Cœur qui a tant rêvé,
O Cœur charnel,
O Cœur inachevé,
Cœur éternel.
Cœur qui a tant battu,
D’amour, d’espoir,
O Cœur trouveras-tu
La paix du soir ?
Charles Péguy
Où te trouverai-je ? Au bout de quelle route sombre
Ton corps interdit sent-il l’étreinte de mon rêve ?
Dans quel océan tes yeux de feu voient-ils mon Ombre
Qui cherche à tâtons l’Amour fuyant, de grève en grève ?
Je sais ta tristesse et tes brûlants désirs sans nombre ;
Tu vis quelque part ton existence amère et brève.
Où te trouverai-je ? Au bout de quelle route sombre
Ton corps interdit sent-il l’étreinte de mon rêve ?
Pendant que mes doigts frôlent le cœur fuyant du Nombre,
Tâchant d’allonger le crépuscule qui s’achève,
Dans quel océan tes yeux de feu voient-ils mon Ombre
Qui pleure à jamais l’Amour perdu, de grève en grève ?
Armand Godoy
source : « Anthologie de l’œuvre poétique de Armand Godoy », Éditions Bernard Grasset, 1960
Je suis riche de soirs et d’aurores,
De chants, de parfums, de clarté :
Quel fruit cueillerais-je encore
Au verger de ta beauté ?
Je suis ivre d’étés et d’automnes,
De fleurs, de fruits et de vins ;
Tu m’as fait de toi-même aumône :
Qu’aurais-je imploré demain ?
Mon rêve est réalisé
(L’avais-je rêvé si beau ?)
Et pourtant mon cœur est brisé,
Et je songe qu’on rêve au tombeau.
(extrait)
Francis Vielé-Griffin
source : « L’Amant des heures claires », choix de textes, coll. « Orphée », La Différence, 1994
Puisque tes jours ne t’ont laissé
Qu’un peu de cendre dans la bouche,
Avant qu’on ne tende la couche
Où ton cœur dorme, enfin glacé,
Retourne, comme au temps passé,
Cueillir, près de la dune instable,
Le lys qu’y courbe un souffle amer,
– Et grave ces mots sur le sable :
Le rêve de l’homme est semblable
Aux illusions de la mer.
Paul-Jean Toulet
Le vent hurle, et dans sa monstrueuse colère
Jusqu’au lugubre ciel soulève les flots noirs.

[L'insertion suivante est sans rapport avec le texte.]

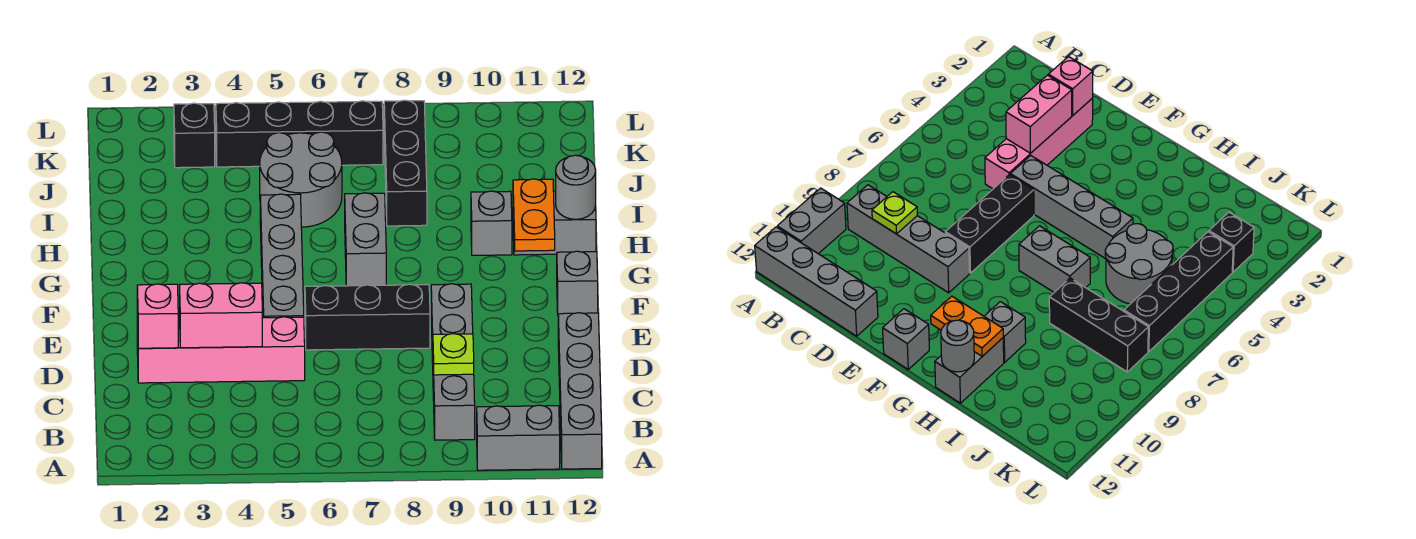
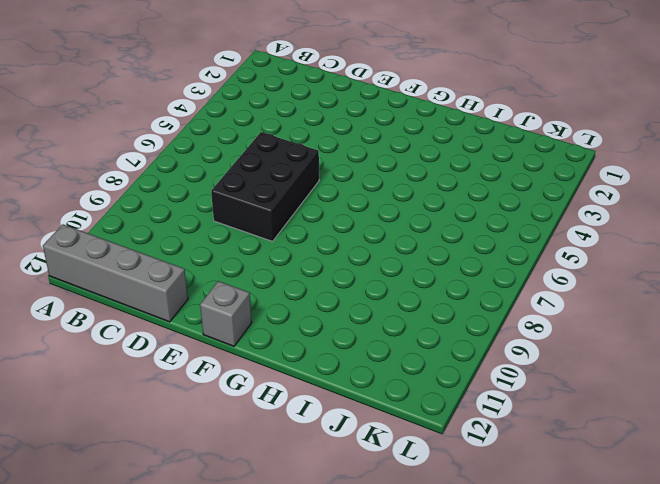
black 2x3 brick [211,132,319,241] -> black 1x3 brick [305,284,430,350]
none -> grey 1x2 brick [477,405,560,470]
none -> grey 1x4 brick [431,284,475,440]
none -> pink 1x4 brick [137,317,305,383]

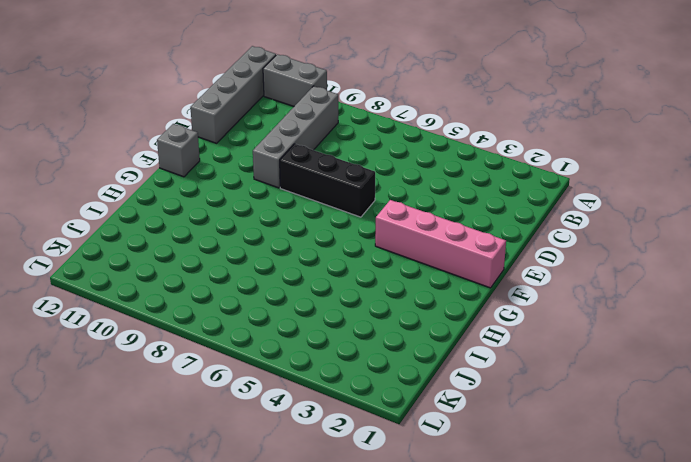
pink 1x4 brick [375,200,506,288] -> pink 1x4 brick moved to [137,317,305,383]
none -> grey 1x4 brick [260,194,304,318]
none -> grey 1x2 brick [345,193,386,286]
none -> grey 1x1 brick [471,191,512,255]

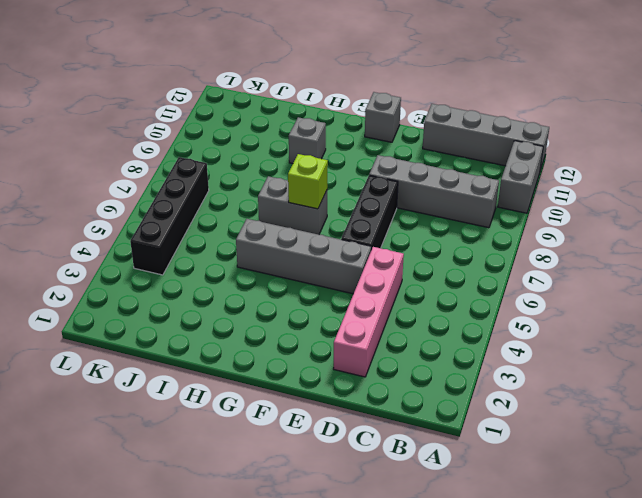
lime 1x1 brick [288,154,328,209] -> none
none -> grey 1x2 brick [513,191,596,255]
none -> grey 2x2 round brick [260,132,342,227]
none -> black 1x3 brick [384,100,427,226]

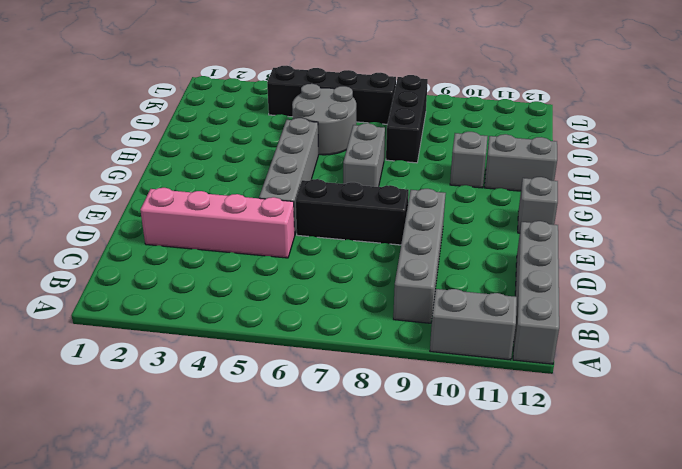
none -> black 1x1 brick [174,103,215,168]
none -> lime 1x1 plate [433,334,474,375]
none -> pink 1x1 brick [137,284,178,348]

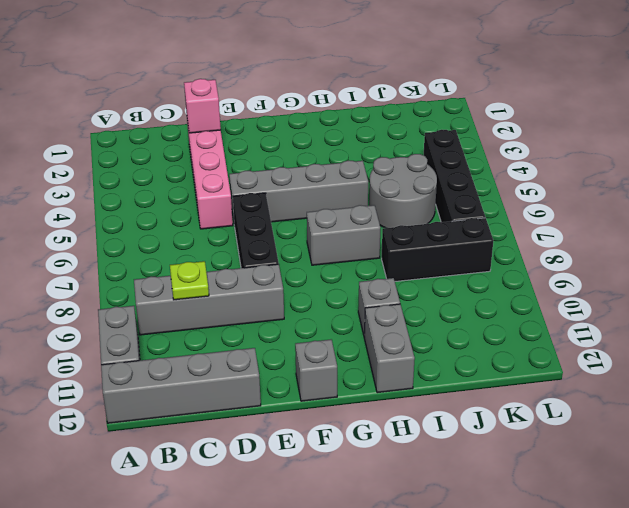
none -> black 1x1 brick [174,103,215,168]
none -> pink 1x2 brick [180,283,263,348]
none -> orange 1x2 plate [513,179,555,251]

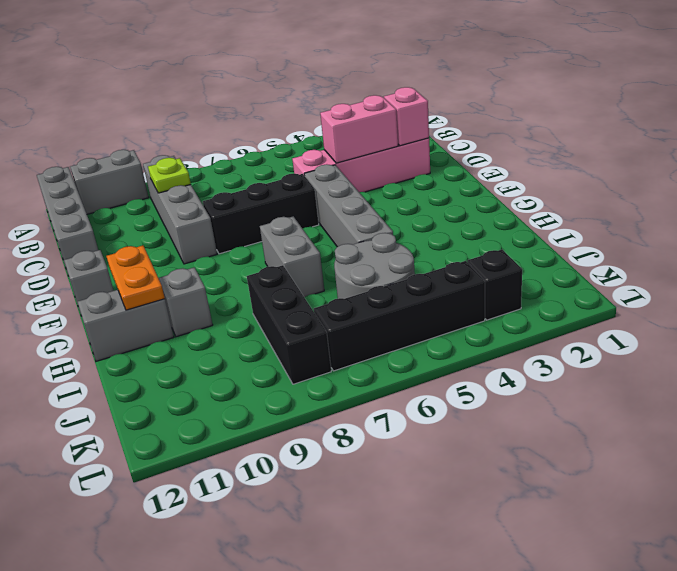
none -> grey 1x1 round brick [556,155,596,219]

Pas un astre. Ma vie aux amples désespoirs
Erre sans gouvernail, lamentable galère.
Tu parais ; l’ouragan suspend son large cri :
Tu parles, et ta voix douce et lente l’apaise,
Et la mer, en chantant, caresse la falaise,
Et mon rêve au soleil est un vaisseau fleuri.